Jonas Wergeland’s story, she said, was the story of a man who refused to accept his lot in life. Unlike a character in a classic epic, she said, Jonas Wergeland had rebelled against his fate. He managed, she said, to become someone other than who he was destined to be. Instead of being a single-cell creature, she said, he became a two-celled creature. And thus, she said, he played a part in mankind’s development into something better. Her face glowed as she talked — and not merely with the reflection of the flames in the hearth. There was something about her eyes too, a look of entreaty that stripped her words of any pomposity; they were not so much statements as expressions of an almost traumatic, personal concern. Because this was not the story of a man who hoodwinked a nation, she said, but that of an individual who succeeded, with the help of others, in discovering the best in himself, she said, or begged me to believe. Jonas Wergeland was — could just as easily have been — a hero for our times, she said, or implored, me to consider, as if she knew I was just about to think something else, something damning.

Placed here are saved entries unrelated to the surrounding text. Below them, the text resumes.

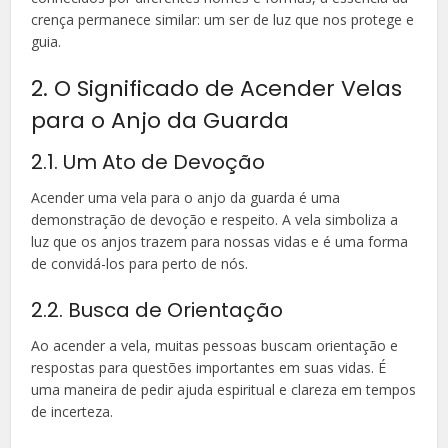
crença permanece similar: um ser de luz que nos protege e
guia.
2. O Significado de Acender Velas
para o Anjo da Guarda
2.1. Um Ato de Devoção
Acender uma vela para o anjo da guarda é uma
demonstração de devoção e respeito. A vela simboliza a
luz que os anjos trazem para nossas vidas e é uma forma
de convidá-los para perto de nós.
2.2. Busca de Orientação
Ao acender a vela, muitas pessoas buscam orientação e
respostas para questões importantes em suas vidas. É
uma maneira de pedir ajuda espiritual e clareza em tempos
de incerteza.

We sat for a long time saying nothing, with only the crackling of the fire disturbing the silence, but she kept her eyes fixed on me. She did not wish, her eyes said, to do as so many others had been working very hard to do lately: reduce the genius to a banal, ordinary person. She wished, her eyes said, to lift the ordinary person up to the level of the genius, show that a man who considered himself talentless might in fact be in possession of tremendous riches, a wealth of possibilities. ‘We are all Sauls,’ she finished by saying. ‘Ordinary people who might at any minute be anointed king.’
I did not want to disagree with her, despite the inescapable reality which cast a disquieting shadow over this beautiful monument of a rationale, I almost said testimony: Jonas Wergeland was a murderer. I could not bring myself to repeat this painful fact — not because I was unwilling to, but because there was an insistence bordering on desperation in her argument which made me think she had some other explanation, that she had a card up her sleeve which could still make this impossible game of patience come out right. Or as she had said during our first session together: ‘There is only one reason for telling stories: to save someone who has already been condemned. Tell the story against all odds.’